Texas’ Gulf Coast isn’t the only part of the country being ripped apart by a natural disaster. More than half a million acres of Montana and part of Idaho are being destroyed by wildfires.

To give you an idea of how widespread the current devastation is:

Neighborhoods have been evacuated and the Red Cross set up shelters as fires continued to consume thousands of acres, causing air quality to rapidly deteriorate.

From The Missoulian:

Winds whipped wildfires around western Montana into a renewed fury overnight Saturday into Sunday, briefly trapping firefighters, burning buildings, and forcing new mandatory evacuations.

Synoptic winds, National Weather Service meteorologist Luke Robinson called them Sunday. “That’s the fancy word for it,” said Robinson. Also the polite term, given the havoc wreaked by the flames.

“Nothing, absolutely nothing, about the conditions out there are working in our favor today,” said Larry Bickel, public information officer for the Lolo Peak fire.

Near Arlee, 16 firefighters found themselves trapped between the Liberty fire and a spot fire Saturday. All escaped safely. East of Eureka, the Caribou fire doubled in size during a 4-mile run Saturday, burning “an unknown number” of structures and forced a full evacuation of the West Kootenai area.

Glacier National Park closed part of the Going-to-the-Sun Road on Sunday, evacuated the area around the Lake McDonald Lodge, and started removing historic artifacts from the lodge itself — all because of the Sprague fire, which last week destroyed the park’s century-old backcountry Sperry Chalet.

The long-problematic Lolo Peak fire in Ravalli County upped the ante yet again, necessitating more mandatory evacuations (see related story). The Little Hogback fire — part of the Sapphire Complex of fires near Rock Creek — also flared up, and the Granite County Sheriff’s Office issued mandatory evacuations for 35 homes late Saturday night.

The Rice Ridge fire outside Seeley Lake grew by more than 15,000 acres, and saw new evacuation orders and warnings issued Sunday in Powell County. And the Lincoln County Sheriff’s Office issued a mandatory evacuation notice Sunday for people living near the West Fork fire near Libby.

Seven fires burning near Plains, Trout Creek and Thompson Falls grew large enough Saturday to warrant a takeover by the Western Montana Type II Incident Management Team.
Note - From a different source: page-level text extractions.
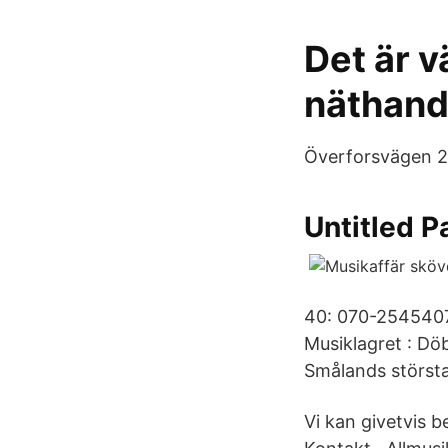
Det är v
näthand
Överforsvägen 24
Untitled P
40: 070-2545407
Musiklagret : Dö
Smålands största
Vi kan givetvis b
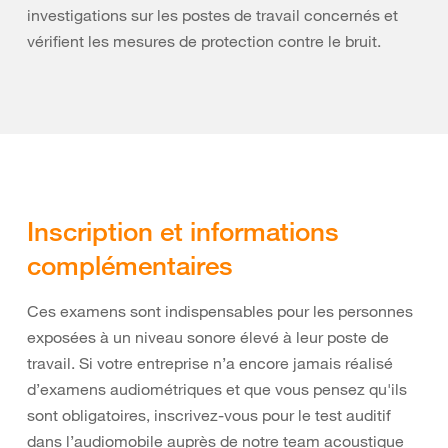
investigations sur les postes de travail concernés et
vérifient les mesures de protection contre le bruit.
Inscription et informations
complémentaires
Ces examens sont indispensables pour les personnes
exposées à un niveau sonore élevé à leur poste de
travail. Si votre entreprise n’a encore jamais réalisé
d’examens audiométriques et que vous pensez qu'ils
sont obligatoires, inscrivez-vous pour le test auditif
dans l’audiomobile auprès de notre team acoustique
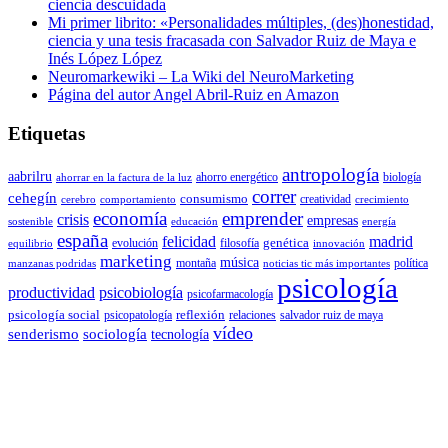
ciencia descuidada
Mi primer librito: «Personalidades múltiples, (des)honestidad,
ciencia y una tesis fracasada con Salvador Ruiz de Maya e
Inés López López
Neuromarkewiki – La Wiki del NeuroMarketing
Página del autor Angel Abril-Ruiz en Amazon
Etiquetas
antropología
aabrilru
ahorro energético
biología
ahorrar en la factura de la luz
correr
cehegín
consumismo
creatividad
cerebro
comportamiento
crecimiento
economía
emprender
crisis
empresas
sostenible
educación
energía
españa
felicidad
madrid
genética
evolución
filosofía
equilibrio
innovación
marketing
música
montaña
política
manzanas podridas
noticias tic más importantes
psicología
productividad
psicobiología
psicofarmacología
psicología social
reflexión
psicopatología
relaciones
salvador ruiz de maya
vídeo
senderismo
sociología
tecnología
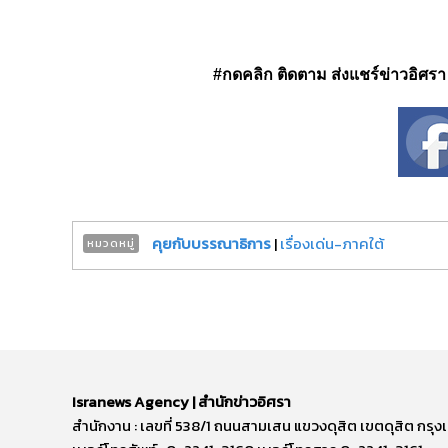
#กดคลิก ติดตาม ส่งแชร์ข่าวอิศรา ได
คุยกับบรรณาธิการ
|
เรื่องเด่น-ภาคใต้
หมวดหมู่
Isranews Agency | สำนักข่าวอิศรา
สำนักงาน : เลขที่ 538/1 ถนนสามเสน แขวงดุสิต เขตดุสิต ก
Dubbed the Highway 200 Complex, it includes the Moose Peak, Miller Creek, Deep Creek, Reader, Reader 2, Cub Creek and Sheep Gap fires, with the Sheep Gap and Reader fires posing the most danger to public safety.

Seemingly every few hours Saturday night and Sunday, the Red Cross sent out a new notice about the opening of another shelter for evacuees. (See accompanying list.)

And, for a time on Saturday, not a single air quality monitor in the entire state of Montana registered Good air.

Thankfully, it looks as though the eastern fires are being successfully contained.